4. In any real DDOS scenario attacker does command an order of magnitude more resources than the target servers.
1. I don't think the client can acknowledge one byte per minute - I think the minimum would be one network packet. Anyway, the whole response would timeout. Apache has a config setting for that, does it (I have been using mod_proxy a lot and mod_proxy does timeout)? Perhaps, there should be a minimum bandwidth threshold that forces the connection to abort. I see your point, however. Even sending a real complete header should not prevent the request from being treated as hostile.
2. I am not sure I got what you say. In a real DDoS attack, there should be a lot of different IP addresses and blocking thousands of them (many of whom would reset connection and come back with a different IP) would make the life of the firewall very uncomfortable.
3. I know this has problems with proxies and firewalls with large number of computers behind them. I don't remember proposing this idea.
4. It all depends on what is being attacked and how. I don't think any serious DDoS attacker would use this approach.
1. You're wrong, see rfc793. TCP flow control acknowledges streamed bytes, not packets.
2. I just tell you what works in real life. Blocking 500 supernodes (out of 5000 machines botnet) is basically a non-issue for linux iptables on usual modern processes. Other 4500 are usually pretty tame in terms of firewall processing power.
3. You didn't propose that, it's what we do (and what works best for these attacks). Its rate of false positives is sufficiently low. Folks behind NATs don't use sustained 4 connections per user, so it's usually a non-issue either.
4. Well, you're wrong if you don't think so. Mitigating DDOS-es is one of the things i do for living [i'm in charge of web infrastructure of certain political opposition websites in Russia, if it rings any bells]. The scenarios i described is what actually happens.
They don't acknowledge packets, just bytes. It's pretty reasonable for a reliable streaming protocol.
Their DDOS attacks target our servers. For example, Russia has some issues with Estonia, opposition sites post some independent statements and news on that. Then comes DDOS.
Sorry, wrong again. Stream byte acks are way more effective than packet ones.
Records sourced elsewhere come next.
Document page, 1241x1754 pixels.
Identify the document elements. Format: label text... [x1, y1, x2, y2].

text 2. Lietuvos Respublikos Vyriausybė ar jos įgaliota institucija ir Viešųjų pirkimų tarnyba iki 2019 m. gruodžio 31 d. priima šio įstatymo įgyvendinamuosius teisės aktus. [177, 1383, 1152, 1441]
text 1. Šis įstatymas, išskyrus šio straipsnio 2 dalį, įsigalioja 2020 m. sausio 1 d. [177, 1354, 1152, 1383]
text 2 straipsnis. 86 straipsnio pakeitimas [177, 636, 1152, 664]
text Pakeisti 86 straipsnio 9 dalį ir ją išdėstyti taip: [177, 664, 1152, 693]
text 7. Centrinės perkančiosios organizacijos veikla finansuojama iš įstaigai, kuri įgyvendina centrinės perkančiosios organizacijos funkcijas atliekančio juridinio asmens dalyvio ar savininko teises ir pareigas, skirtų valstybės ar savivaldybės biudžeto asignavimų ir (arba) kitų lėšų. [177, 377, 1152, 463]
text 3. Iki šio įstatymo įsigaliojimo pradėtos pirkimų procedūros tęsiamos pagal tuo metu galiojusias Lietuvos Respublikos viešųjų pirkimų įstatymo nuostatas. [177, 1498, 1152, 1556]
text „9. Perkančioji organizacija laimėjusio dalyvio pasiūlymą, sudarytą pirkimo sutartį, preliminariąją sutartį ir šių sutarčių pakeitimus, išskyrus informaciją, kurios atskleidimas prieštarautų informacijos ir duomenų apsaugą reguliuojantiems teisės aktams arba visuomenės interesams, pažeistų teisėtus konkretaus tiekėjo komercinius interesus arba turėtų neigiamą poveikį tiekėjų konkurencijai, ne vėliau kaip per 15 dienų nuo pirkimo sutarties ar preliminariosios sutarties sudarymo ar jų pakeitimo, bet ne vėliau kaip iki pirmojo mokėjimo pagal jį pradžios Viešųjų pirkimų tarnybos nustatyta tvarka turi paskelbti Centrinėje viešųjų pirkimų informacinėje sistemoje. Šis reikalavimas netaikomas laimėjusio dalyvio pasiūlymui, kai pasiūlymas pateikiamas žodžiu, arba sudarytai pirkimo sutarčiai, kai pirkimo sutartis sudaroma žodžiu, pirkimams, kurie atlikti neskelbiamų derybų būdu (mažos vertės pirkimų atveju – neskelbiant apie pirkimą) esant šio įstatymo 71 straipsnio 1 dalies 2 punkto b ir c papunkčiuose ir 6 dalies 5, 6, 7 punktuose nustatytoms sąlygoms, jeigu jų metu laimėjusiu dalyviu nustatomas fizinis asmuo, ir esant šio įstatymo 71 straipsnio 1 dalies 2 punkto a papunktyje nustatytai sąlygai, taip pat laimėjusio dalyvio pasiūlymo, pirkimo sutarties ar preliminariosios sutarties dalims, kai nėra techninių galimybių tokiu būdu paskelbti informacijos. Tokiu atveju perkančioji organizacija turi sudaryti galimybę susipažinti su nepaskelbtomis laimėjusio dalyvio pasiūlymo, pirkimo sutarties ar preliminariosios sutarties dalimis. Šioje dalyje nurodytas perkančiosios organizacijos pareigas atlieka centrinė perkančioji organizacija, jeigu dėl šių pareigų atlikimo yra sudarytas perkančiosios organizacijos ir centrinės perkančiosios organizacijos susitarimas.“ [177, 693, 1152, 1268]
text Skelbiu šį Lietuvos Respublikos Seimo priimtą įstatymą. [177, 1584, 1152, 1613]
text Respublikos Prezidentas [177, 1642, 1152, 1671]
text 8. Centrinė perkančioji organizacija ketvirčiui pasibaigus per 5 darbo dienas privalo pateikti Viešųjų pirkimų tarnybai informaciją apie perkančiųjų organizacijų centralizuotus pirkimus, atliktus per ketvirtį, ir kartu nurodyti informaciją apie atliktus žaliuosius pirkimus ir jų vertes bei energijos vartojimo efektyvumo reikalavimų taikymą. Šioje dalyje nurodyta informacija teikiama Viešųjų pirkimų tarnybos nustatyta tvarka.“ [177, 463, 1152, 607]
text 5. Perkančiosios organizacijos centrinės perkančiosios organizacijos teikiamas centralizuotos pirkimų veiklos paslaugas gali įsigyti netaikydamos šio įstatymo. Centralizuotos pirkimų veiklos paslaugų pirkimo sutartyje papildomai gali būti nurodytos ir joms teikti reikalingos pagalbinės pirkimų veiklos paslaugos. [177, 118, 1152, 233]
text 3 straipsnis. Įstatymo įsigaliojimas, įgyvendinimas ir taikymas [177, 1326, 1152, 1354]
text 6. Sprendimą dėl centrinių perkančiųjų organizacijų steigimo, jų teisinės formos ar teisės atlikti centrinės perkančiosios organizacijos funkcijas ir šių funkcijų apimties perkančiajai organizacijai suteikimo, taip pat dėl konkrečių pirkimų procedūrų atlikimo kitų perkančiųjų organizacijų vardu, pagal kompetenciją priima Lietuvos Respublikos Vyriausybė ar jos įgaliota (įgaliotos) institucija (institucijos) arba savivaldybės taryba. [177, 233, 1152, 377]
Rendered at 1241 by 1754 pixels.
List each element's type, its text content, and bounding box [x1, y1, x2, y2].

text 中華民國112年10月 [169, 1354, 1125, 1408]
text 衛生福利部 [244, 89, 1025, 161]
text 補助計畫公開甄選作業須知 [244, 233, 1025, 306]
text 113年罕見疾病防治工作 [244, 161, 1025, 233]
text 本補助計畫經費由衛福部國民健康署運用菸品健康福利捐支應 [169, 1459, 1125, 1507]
Tcp endpoint can receive several packets of data and then send just one very small ack packet (you only have to send the byte stream position after the last received packet). I'm not sure what you mean by "asymmetrical", but that's probably as asymmetrical as it gets.
It's called "delayed ack" or something. Iirc, it's all described in rfc793.
Apache doesn't need "fixing" - this is the job of a firewall or IDS or some other such anti-DDoS software. That doesn't mean they couldn't incorporate some protocol patch or use asynchronous I/O or some other crap, but the reliance shouldn't be on Apache to block this. If you're running a website important enough to DDoS, you should have a heavy duty firewall and IDS and possibly reverse proxy in place as well.
So you just use iptables connlimit match block the clients with more than e.g. 10 connections.